# Can Hornwort damage a bettas fins



## Sanam (Aug 29, 2020)

Decided to get Drogon some hornwort because it looked like a fluffy plant that he could swim around in and maybe even nap if he wanted. I put the plant in and he loved it at first and was going in and out of it exploring it and I caught him kinda get stuck in it he was tugging a little to get out. And then the next day along his top fins were TINY little tears and I’m thinking this is from the struggle he had. So I took it out and started running my fingers along it and noticed every single needle had tiny little raised hooks coming out of them.
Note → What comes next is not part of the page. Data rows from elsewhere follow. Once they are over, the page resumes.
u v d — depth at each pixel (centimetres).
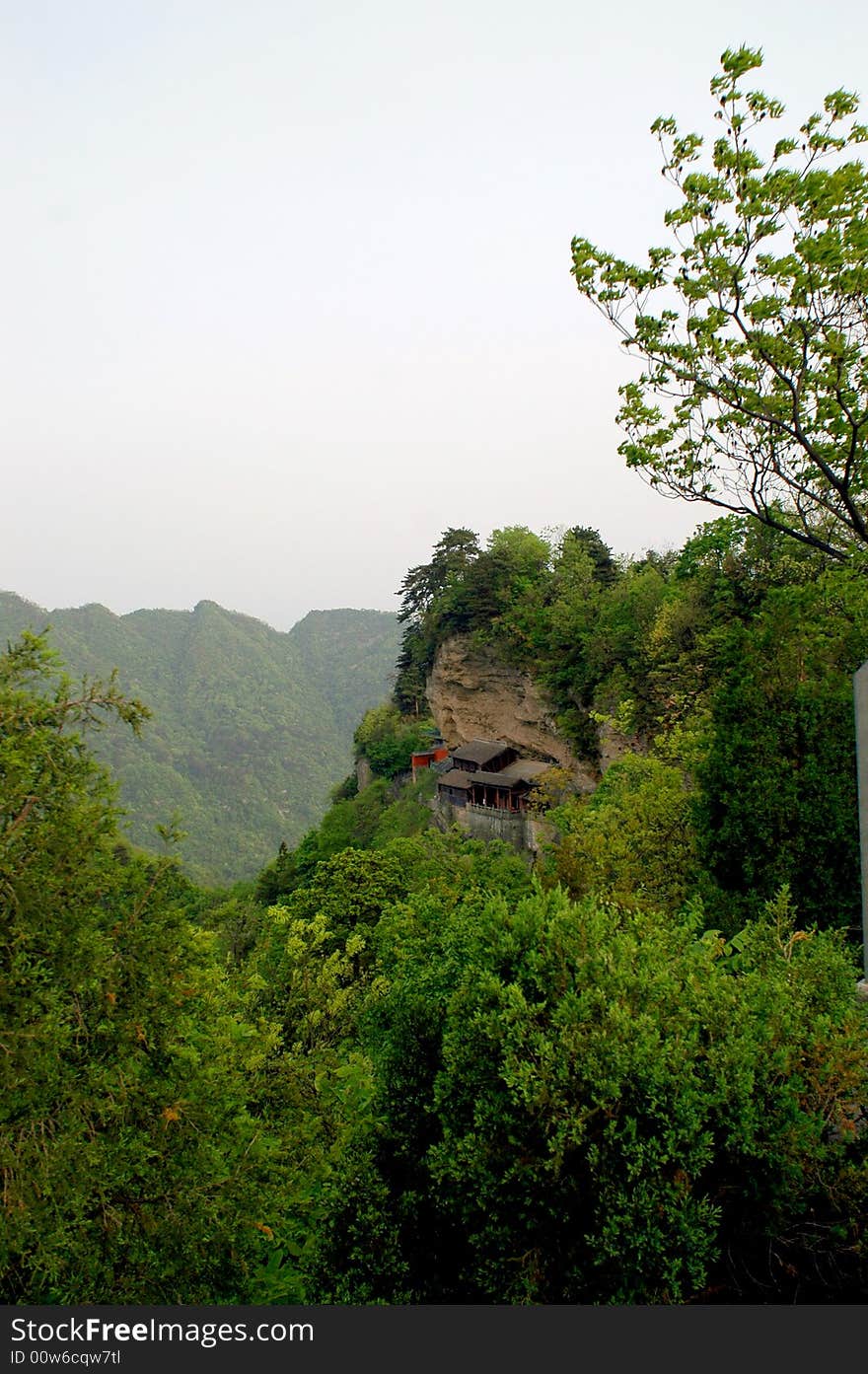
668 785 2227
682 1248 623
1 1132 670
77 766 773
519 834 4950
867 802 913
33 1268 719
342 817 7119
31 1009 675
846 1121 734
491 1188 681
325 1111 1184
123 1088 746
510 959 771
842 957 914
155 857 870
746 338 1432
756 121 1298
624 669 4406
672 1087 654
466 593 6438
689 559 3862
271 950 2559
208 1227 816
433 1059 852
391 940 1758
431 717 7394
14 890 675
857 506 1728
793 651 1717
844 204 1294
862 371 1366
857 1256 675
Took it out and I thought I’d take it back to the LFS to maybe exchange it and I explained what happened and they looked at me like I was stupid or something ??? They were soooooooooo adamant that it isn’t due to the plant and it was something else and how they’ve never heard of that ever happening where a fish cuts it’s self on the plant and it’s not possible. I explained he has delicate fins and showed them a picture and they still made me feel soo stupid so I went back home and put the plant back in thinking maybe it’s the wood he does swim under it a lot but ever since I’ve put it back in he won’t go near it. He’s in a 6 gallon and the plants covering basically half of it and he’s not using the other side of the tank at all he’s staying on one side so maybe it is the hornwort ??? I’ve attached a picture of rips in his fins


----------



## Fishnerd.101 (Mar 30, 2020)

I don't think so, what else is in the tank?
Maybe not plant it so densely, and give him space to swim in between.


----------



## Sanam (Aug 29, 2020)

Fishnerd.101 said:


> I don't think so, what else is in the tank?
> Maybe not plant it so densely, and give him space to swim in between.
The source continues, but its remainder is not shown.